Joint position lists:
——
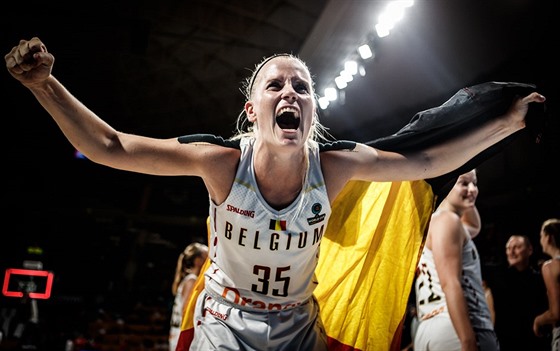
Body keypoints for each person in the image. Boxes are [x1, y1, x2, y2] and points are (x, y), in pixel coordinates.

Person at [4, 37, 545, 350]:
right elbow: (111, 146)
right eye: (276, 85)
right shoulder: (219, 161)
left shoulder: (334, 166)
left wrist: (507, 125)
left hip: (297, 325)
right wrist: (43, 86)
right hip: (225, 320)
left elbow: (427, 160)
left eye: (302, 88)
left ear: (312, 113)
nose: (291, 92)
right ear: (251, 111)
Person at [414, 169, 499, 351]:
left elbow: (475, 226)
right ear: (448, 184)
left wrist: (463, 186)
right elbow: (450, 283)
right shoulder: (448, 220)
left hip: (429, 325)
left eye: (475, 183)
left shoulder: (435, 223)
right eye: (464, 183)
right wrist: (468, 340)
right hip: (455, 325)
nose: (473, 189)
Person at [489, 234, 549, 351]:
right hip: (504, 343)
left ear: (530, 250)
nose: (511, 252)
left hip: (534, 342)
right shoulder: (496, 275)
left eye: (517, 247)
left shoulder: (541, 278)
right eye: (508, 248)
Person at [169, 242, 208, 351]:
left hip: (178, 335)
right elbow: (186, 312)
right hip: (184, 337)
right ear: (198, 261)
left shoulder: (189, 280)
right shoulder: (192, 281)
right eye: (207, 256)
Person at [534, 218, 560, 351]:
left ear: (549, 237)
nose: (540, 241)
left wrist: (539, 320)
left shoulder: (550, 267)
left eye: (541, 236)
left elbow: (556, 313)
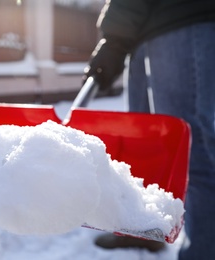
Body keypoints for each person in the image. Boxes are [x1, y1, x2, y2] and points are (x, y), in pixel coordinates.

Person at [84, 0, 215, 259]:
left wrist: (115, 36)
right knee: (144, 144)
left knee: (190, 146)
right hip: (144, 32)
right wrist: (119, 40)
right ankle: (146, 228)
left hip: (184, 19)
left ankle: (204, 250)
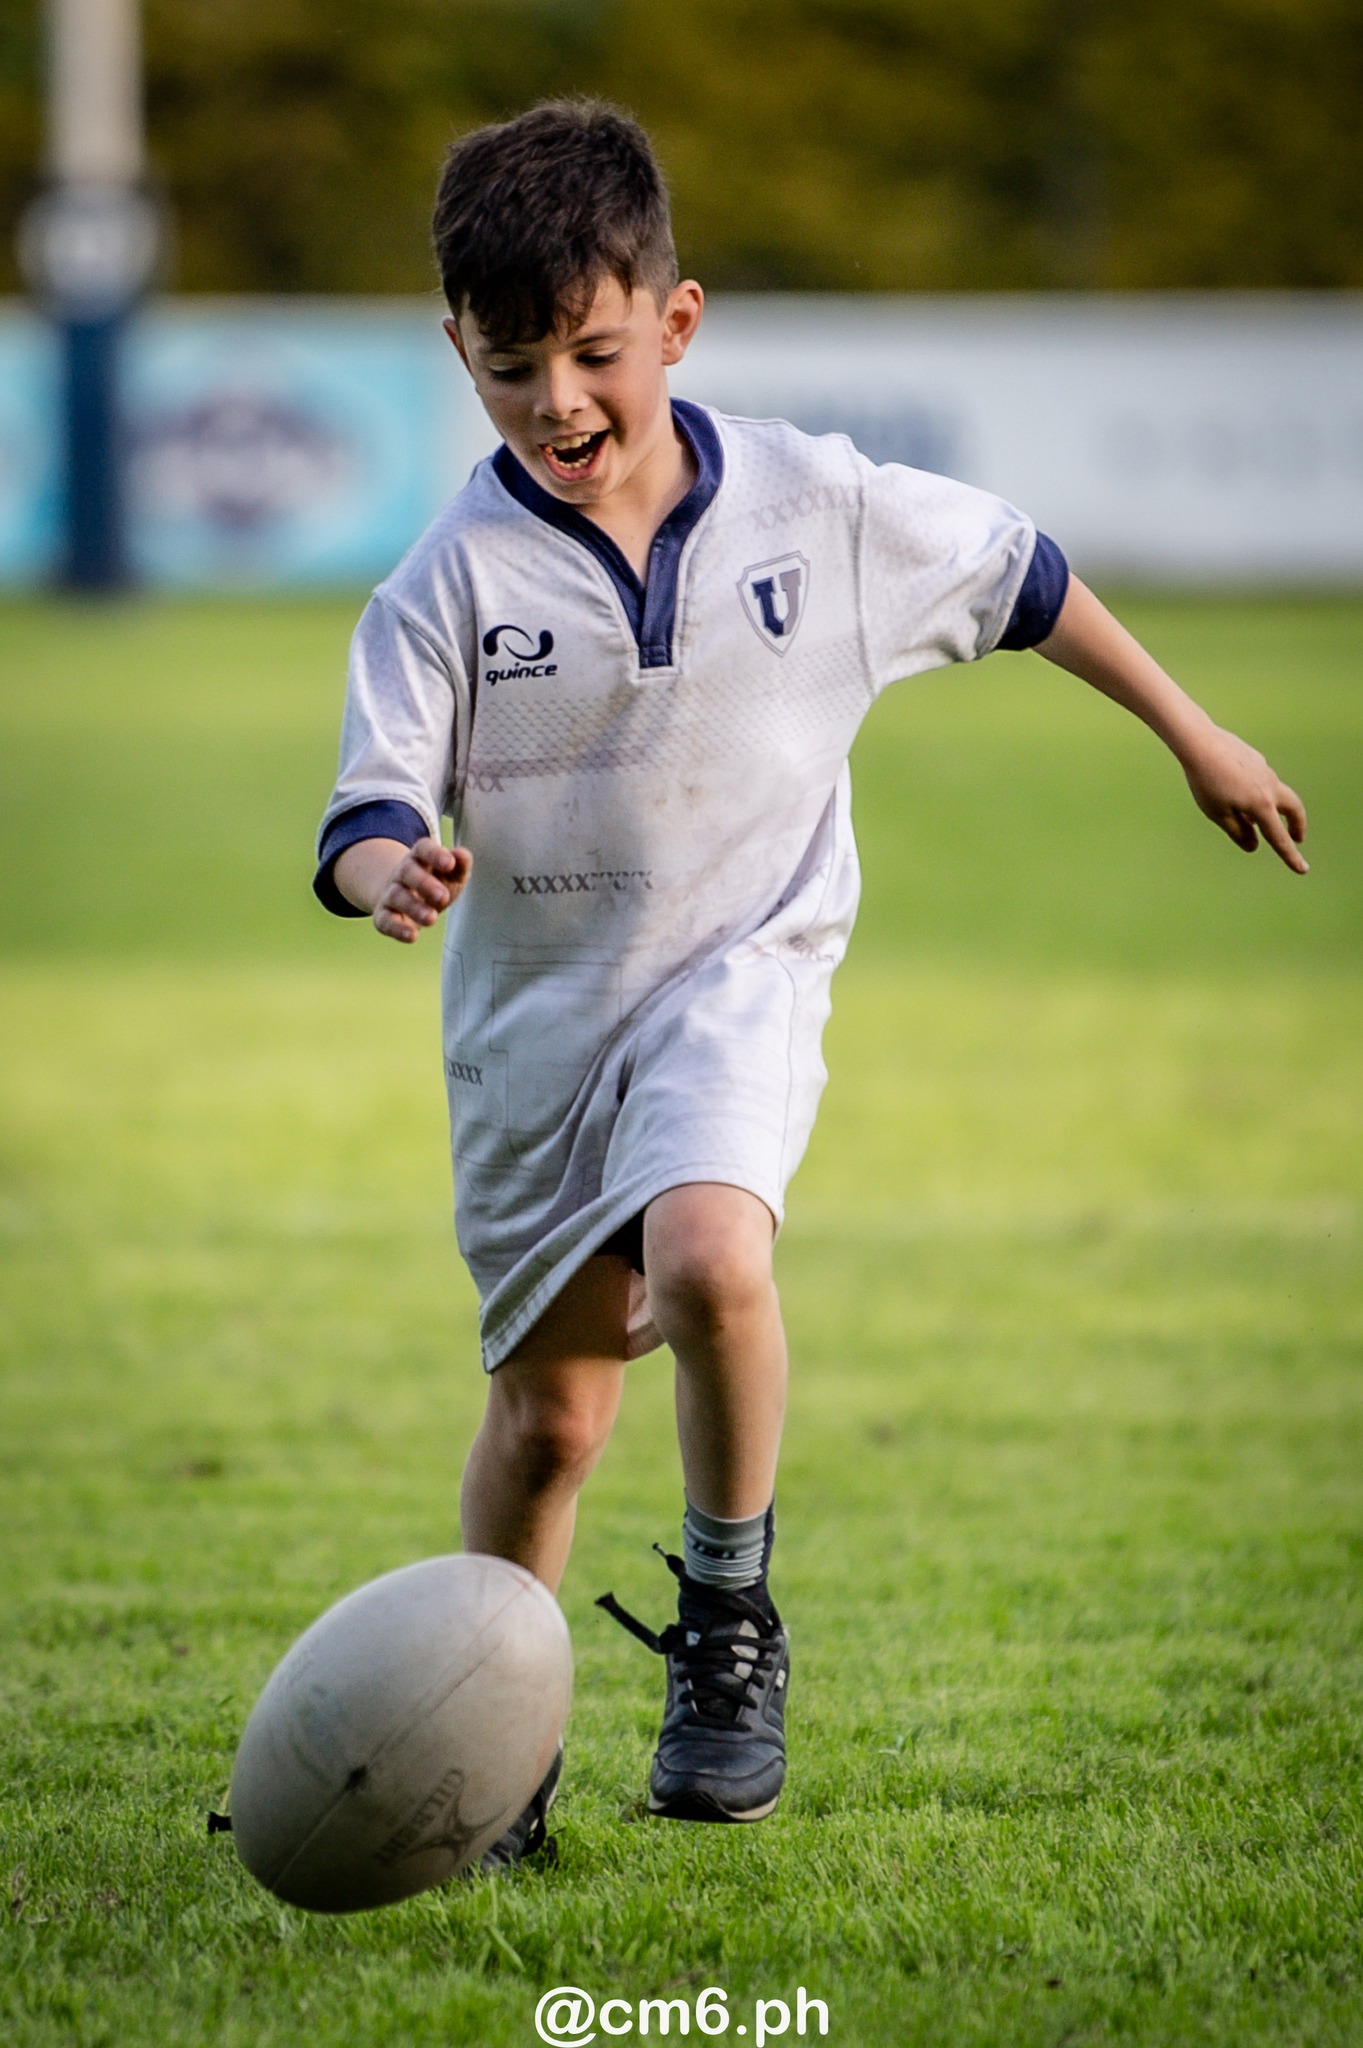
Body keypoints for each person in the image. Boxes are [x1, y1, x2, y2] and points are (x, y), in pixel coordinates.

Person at [313, 99, 1308, 1863]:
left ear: (675, 323)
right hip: (535, 1038)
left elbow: (1027, 576)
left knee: (712, 1247)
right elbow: (368, 808)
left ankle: (727, 1627)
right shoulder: (442, 589)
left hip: (739, 975)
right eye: (511, 367)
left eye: (595, 354)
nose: (560, 402)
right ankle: (496, 1754)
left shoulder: (816, 505)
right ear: (455, 355)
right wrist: (398, 869)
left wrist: (1195, 730)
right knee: (548, 1426)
——
_WHAT IS BEING ASKED_.
Of all the lines in the entries, count those with the string "elbow", and report only that number.

_OUTPUT FOR THIS TASK_.
8